# Goal of the exercise
The records that follow need to be output exactly as they are.

# Record excerpts
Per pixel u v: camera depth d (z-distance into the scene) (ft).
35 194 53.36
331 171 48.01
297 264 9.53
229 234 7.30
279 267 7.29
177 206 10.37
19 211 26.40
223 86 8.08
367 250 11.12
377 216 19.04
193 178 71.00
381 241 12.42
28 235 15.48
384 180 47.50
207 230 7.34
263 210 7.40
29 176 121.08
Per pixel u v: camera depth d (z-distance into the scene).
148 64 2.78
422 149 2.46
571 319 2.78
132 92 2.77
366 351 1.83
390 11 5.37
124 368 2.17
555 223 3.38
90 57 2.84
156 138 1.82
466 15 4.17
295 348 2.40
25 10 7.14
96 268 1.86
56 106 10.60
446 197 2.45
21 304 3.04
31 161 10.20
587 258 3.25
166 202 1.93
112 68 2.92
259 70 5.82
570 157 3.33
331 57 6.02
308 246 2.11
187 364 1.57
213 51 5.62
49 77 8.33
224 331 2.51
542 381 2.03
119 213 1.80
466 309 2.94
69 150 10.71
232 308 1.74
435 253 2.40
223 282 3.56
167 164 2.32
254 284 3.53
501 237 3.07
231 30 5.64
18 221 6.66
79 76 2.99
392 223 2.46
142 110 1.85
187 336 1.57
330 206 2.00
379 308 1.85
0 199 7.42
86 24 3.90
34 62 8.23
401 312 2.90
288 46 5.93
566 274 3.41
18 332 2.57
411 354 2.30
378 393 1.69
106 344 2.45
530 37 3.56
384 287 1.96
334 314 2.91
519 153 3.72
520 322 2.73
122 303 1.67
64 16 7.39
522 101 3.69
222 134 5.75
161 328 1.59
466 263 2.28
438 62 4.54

# Solved exercise
Per pixel u v: camera depth d (z-distance into the scene) (ft).
35 194 53.36
331 171 48.01
297 264 9.53
229 234 7.30
279 267 7.29
177 206 10.37
19 211 26.40
223 86 8.08
367 250 11.12
377 216 19.04
193 178 71.00
381 241 12.42
28 235 15.48
384 180 47.50
207 230 7.34
263 210 7.40
29 176 121.08
Per pixel u v: camera depth d (z-distance into the scene).
148 64 2.78
422 149 2.46
571 319 2.78
132 92 2.77
366 351 1.83
390 11 5.37
124 368 2.17
555 223 3.38
90 57 2.84
156 138 1.82
466 15 4.17
295 348 2.40
25 10 7.14
96 268 1.86
56 106 10.60
446 197 2.45
21 304 3.04
31 161 10.20
587 258 3.25
166 202 1.93
112 68 2.92
259 70 5.82
570 157 3.33
331 57 6.02
308 246 2.11
187 364 1.57
213 51 5.62
49 77 8.33
224 331 2.51
542 381 2.03
119 213 1.80
466 309 2.94
69 150 10.71
232 308 1.74
435 253 2.40
223 282 3.56
167 164 2.32
254 284 3.53
501 237 3.07
231 30 5.64
18 221 6.66
79 76 2.99
392 223 2.46
142 110 1.85
187 336 1.57
330 206 2.00
379 308 1.85
0 199 7.42
86 24 3.90
34 62 8.23
401 312 2.90
288 46 5.93
566 274 3.41
18 332 2.57
411 354 2.30
378 393 1.69
106 344 2.45
530 37 3.56
384 287 1.96
334 314 2.91
519 153 3.72
520 322 2.73
122 303 1.67
64 16 7.39
522 101 3.69
222 134 5.75
161 328 1.59
466 263 2.28
438 62 4.54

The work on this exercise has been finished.